Outro período problemático está em torno dos 19 anos, quando o uso intenso das redes, independentemente do gênero, é acompanhado de uma queda na satisfação com o dia a dia. Nessa idade, dizem os pesquisadores, é possível que mudanças sociais — como sair de casa ou começar a trabalhar — os tornem mais vulneráveis. Em outras faixas, o efeito dessa mudança não é tão significativo. Com essas descobertas, afirmam os cientistas, em vez de debater se a ligação existe ou não, agora é possível prestar atenção nos períodos da adolescência em que se sabe haver maior risco. “A importância de educar as pessoas sobre as complexidades do uso das mídias sociais e a saúde mental dos adolescentes é fundamental”, diz Amy Orben, da Universidade de Cambridge, que liderou o estudo. “Além disso, essas respostas podem variar muito de indivíduo para indivíduo.”
Convém, portanto, aos pais e educadores terem cuidado e zelo permanentes. De acordo com um estudo do Núcleo de Informação e Coordenação do Ponto Br (NIC.br), ligado ao Comitê Gestor da Internet no Brasil (CGI.br), adolescentes de 9 a 17 anos entram em contato com conteúdos sensíveis na rede, dentre eles formas de ficar muito magro, e tipos de discriminação, com destaque para os relacionados à aparência física — especialmente as meninas. Dada a avalanche de acessos, o problema não deve ser negligenciado. Estima-se que 72% dos brasileiros usem redes sociais e por meio delas sejam afetados por digital influencers e personagens absolutamente irresponsáveis. A TIC Domicílios 2020, pesquisa realizada pelo NIC.Br, mostra que as plataformas preferidas dos jovens são o Instagram (35%) e o TikTok (27%). Não por acaso, são as ferramentas que mais trabalham com fotografias e vídeos (em geral, apelativos, sem conhecimento e muito bobos).
Em tempos de fake news, de versões absurdas da realidade, o escrutínio sobre as redes sociais tem aumentado. Em consequência, projetos como o delirante Instagram for Kids, destinado ao público infantil, ainda bem, foram encerrados.
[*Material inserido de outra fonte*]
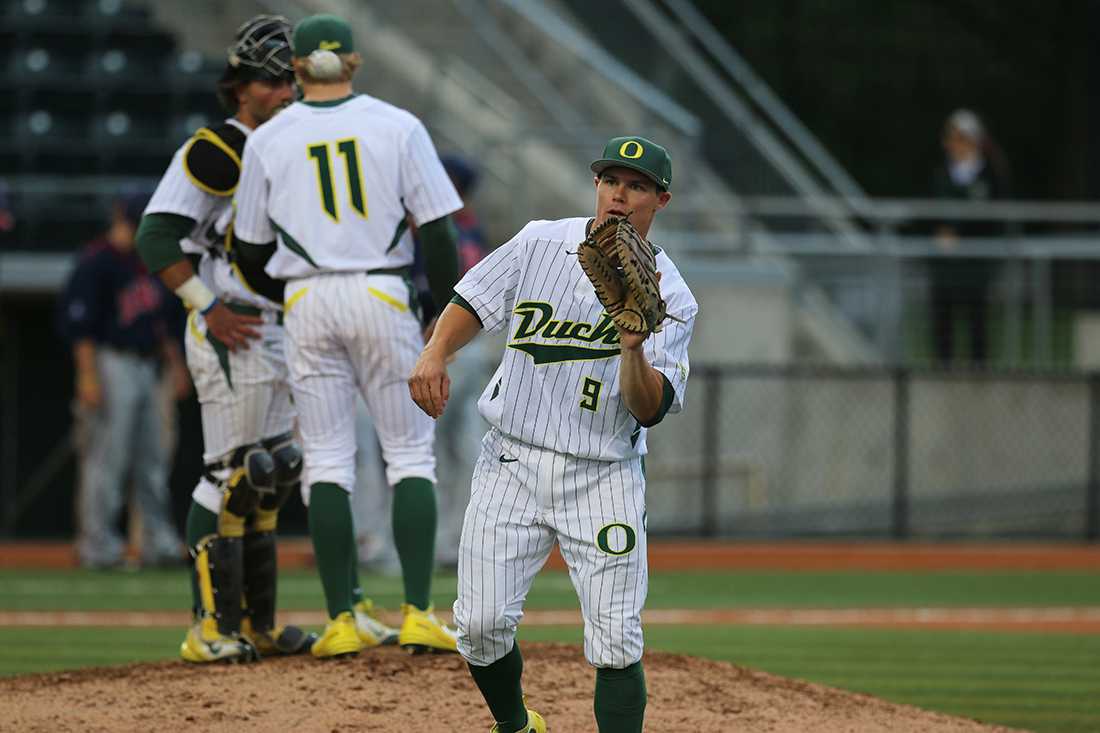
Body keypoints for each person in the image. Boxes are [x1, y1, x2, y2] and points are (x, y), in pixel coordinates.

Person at [409, 136, 699, 733]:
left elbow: (648, 408)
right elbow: (473, 297)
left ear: (660, 199)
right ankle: (516, 725)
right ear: (596, 185)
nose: (619, 194)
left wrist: (633, 346)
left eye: (637, 185)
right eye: (610, 180)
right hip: (511, 459)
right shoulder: (542, 239)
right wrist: (435, 351)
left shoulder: (671, 296)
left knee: (616, 637)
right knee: (480, 626)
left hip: (604, 473)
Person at [231, 13, 464, 659]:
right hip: (382, 289)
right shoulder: (397, 124)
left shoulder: (268, 139)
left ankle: (340, 618)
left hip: (307, 294)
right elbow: (438, 230)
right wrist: (441, 317)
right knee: (410, 454)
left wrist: (291, 297)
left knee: (329, 460)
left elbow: (248, 249)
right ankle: (418, 610)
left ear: (297, 69)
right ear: (353, 63)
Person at [135, 15, 328, 664]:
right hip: (233, 325)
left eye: (292, 79)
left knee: (270, 476)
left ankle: (259, 623)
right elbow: (156, 236)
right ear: (242, 86)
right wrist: (206, 304)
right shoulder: (218, 147)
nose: (286, 91)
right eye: (275, 80)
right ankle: (206, 626)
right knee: (230, 473)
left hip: (278, 326)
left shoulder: (295, 144)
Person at [60, 191, 189, 570]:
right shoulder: (96, 260)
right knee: (107, 458)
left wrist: (176, 366)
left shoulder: (148, 260)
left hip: (150, 366)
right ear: (120, 216)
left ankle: (157, 544)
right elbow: (80, 327)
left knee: (152, 459)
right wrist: (88, 378)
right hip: (111, 361)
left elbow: (164, 322)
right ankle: (98, 546)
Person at [929, 108, 1011, 365]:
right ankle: (943, 370)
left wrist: (957, 231)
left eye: (960, 138)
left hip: (977, 262)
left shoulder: (991, 175)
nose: (954, 144)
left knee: (977, 318)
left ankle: (979, 371)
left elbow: (994, 218)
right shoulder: (941, 175)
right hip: (946, 264)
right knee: (943, 317)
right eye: (951, 138)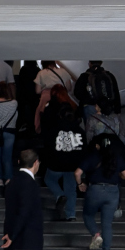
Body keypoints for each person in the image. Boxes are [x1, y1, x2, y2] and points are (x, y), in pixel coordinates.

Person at [76, 135, 125, 250]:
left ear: (97, 146)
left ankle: (96, 234)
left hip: (95, 190)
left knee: (88, 215)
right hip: (112, 192)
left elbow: (77, 173)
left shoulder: (92, 157)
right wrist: (117, 175)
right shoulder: (117, 158)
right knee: (107, 224)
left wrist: (80, 184)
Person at [39, 84, 84, 221]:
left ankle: (59, 195)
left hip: (56, 163)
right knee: (71, 188)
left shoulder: (54, 129)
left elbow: (48, 144)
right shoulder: (79, 131)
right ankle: (71, 214)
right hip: (73, 164)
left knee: (49, 179)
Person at [74, 59, 121, 124]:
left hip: (91, 108)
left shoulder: (84, 76)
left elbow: (77, 93)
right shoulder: (109, 75)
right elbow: (116, 93)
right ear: (101, 63)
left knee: (92, 128)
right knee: (108, 127)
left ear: (90, 63)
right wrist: (118, 111)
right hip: (108, 107)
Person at [33, 60, 76, 129]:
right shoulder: (63, 71)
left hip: (46, 98)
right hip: (61, 97)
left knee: (45, 118)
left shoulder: (41, 73)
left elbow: (37, 91)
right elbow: (69, 88)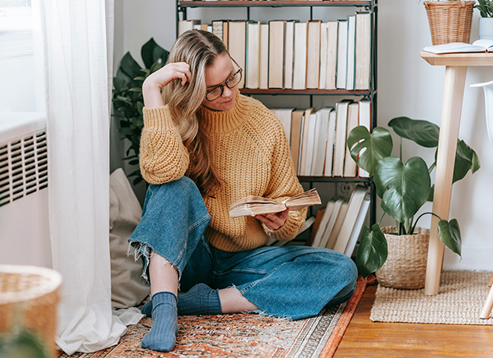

Mas há solução, para além de atenção, correção de excessos e muita conversa? “Não adianta restringir o acesso”, disse a VEJA Luisa Adib, coordenadora da pesquisa do NIC.br. “É fundamental que os pais estejam presentes e ajudem os filhos.” É compulsório também a repetição de estudos. Não se trata de rechaçar a tecnologia. Ao contrário, ela é um pilar da civilização moderna — mas o novo mundo exige um olhar desconfiado. A autoestima é relevante demais para ser desconstruída eletronicamente.
Publicado em VEJA de 18 de maio de 2022, edição nº 2789
Correção: Em uma versão anterior desta reportagem, o trecho que falava da pesquisa da NIC.br foi ajustado para melhor reproduzir os resultados da pesquisa.